Let’s talk about boobies
by Molly Tack-Hooper, ACLU-PA Staff Attorney
For the past two years, I’ve represented Kayla and Brianna, young women who defied their middle school’s ban on the Keep a Breast Foundation’s “i [heart] boobies!” cancer awareness bracelets, and were suspended for wearing the bracelets to school—on the school’s Breast Cancer Awareness Day.
According to the Easton Area School District, the bracelets are inappropriate. Although it took the school awhile to settle on a precise explanation, eventually the district claimed that the phrase “i [heart] boobies!” was a sexual double entendre because boobies—breasts—are an “inherently sexual” body part.
I beg to differ.
As a breastfeeding mother, half of Philadelphia has now seen my boobs. Dozens of doctors, strangers in coffee shops. All my friends. My whole extended family. My boss. None of these interactions was sexual in the slightest.

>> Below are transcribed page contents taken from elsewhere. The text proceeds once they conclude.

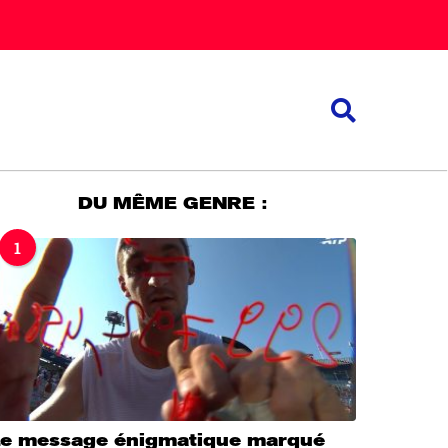
DU MÊME GENRE :
1
Le message énigmatique marqué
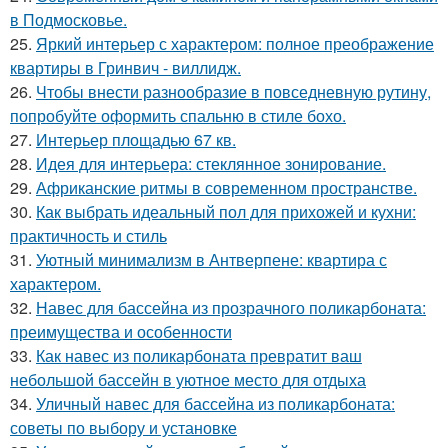
в Подмосковье.
25.
Яркий интерьер с характером: полное преображение
квартиры в Гринвич - виллидж.
26.
Чтобы внести разнообразие в повседневную рутину,
попробуйте оформить спальню в стиле бохо.
27.
Интерьер площадью 67 кв.
28.
Идея для интерьера: стеклянное зонирование.
29.
Африканские ритмы в современном пространстве.
30.
Как выбрать идеальный пол для прихожей и кухни:
практичность и стиль
31.
Уютный минимализм в Антверпене: квартира с
характером.
32.
Навес для бассейна из прозрачного поликарбоната:
преимущества и особенности
33.
Как навес из поликарбоната превратит ваш
небольшой бассейн в уютное место для отдыха
34.
Уличный навес для бассейна из поликарбоната:
советы по выбору и установке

At their best, my boobs are miraculous. They dispense milk that is perfectly nutritionally balanced for my growing child. No cooking, no dishes; my body produces instant comfort food that is warm and ready to go whenever my son gets hungry.
At their worst, they are a source of intense pain, frustration, and embarrassment. Breastfeeding ain’t always easy, and it can take a hell of a toll on the nipples. My milk-laden boobs are often lopsided and leaky. (And don’t even get me started on breast pumping. Let’s just say I now have a great deal of empathy for dairy cows.)
My boobs are many things. Sexual? That’s not high on the list of adjectives I’d use to describe my lactating breasts.
So why would a school tell twelve- and thirteen-year-old girls that breasts are inherently sexual, and an inappropriate topic of conversation, even on Breast Cancer Awareness Day?
The school’s reaction to the bracelets—and its take on breasts, generally—is exactly what the Keep a Breast Foundation is trying to combat with its “i [heart] boobies!” campaign. The exuberant campaign seeks to start conversations with the bracelets, not only to facilitate the exchange of information about breast cancer, but also to empower young women to feel comfortable talking about their breasts. It uses the word “boobies”—a term so familiar and comfortable that it’s how many adults teach little kids to refer to breasts—because it’s not clinical. It’s not scary. And discussion of breasts should not be the exclusive domain of the health sciences, and it shouldn't be intimidating. And it certainly needn't be sexual.
Maybe things would be better if the Keep a Breast Foundation had been around when EASD’s lawyer and its middle school principals and I were growing up. Maybe then discussion of breasts by judges and middle schoolers wouldn't elicit giggles or admonishment by adults. Maybe then writing a blog post about my own boobs wouldn't feel quite so taboo. And maybe then no one would define breasts as mere sexual objects.
We can’t turn back the clock and improve on the breast education adults got when we were younger, but we can certainly stop standing in the way of progress. Our students deserve a safe space to discuss boobies.
This post is part of a series in honor of Women's History Month.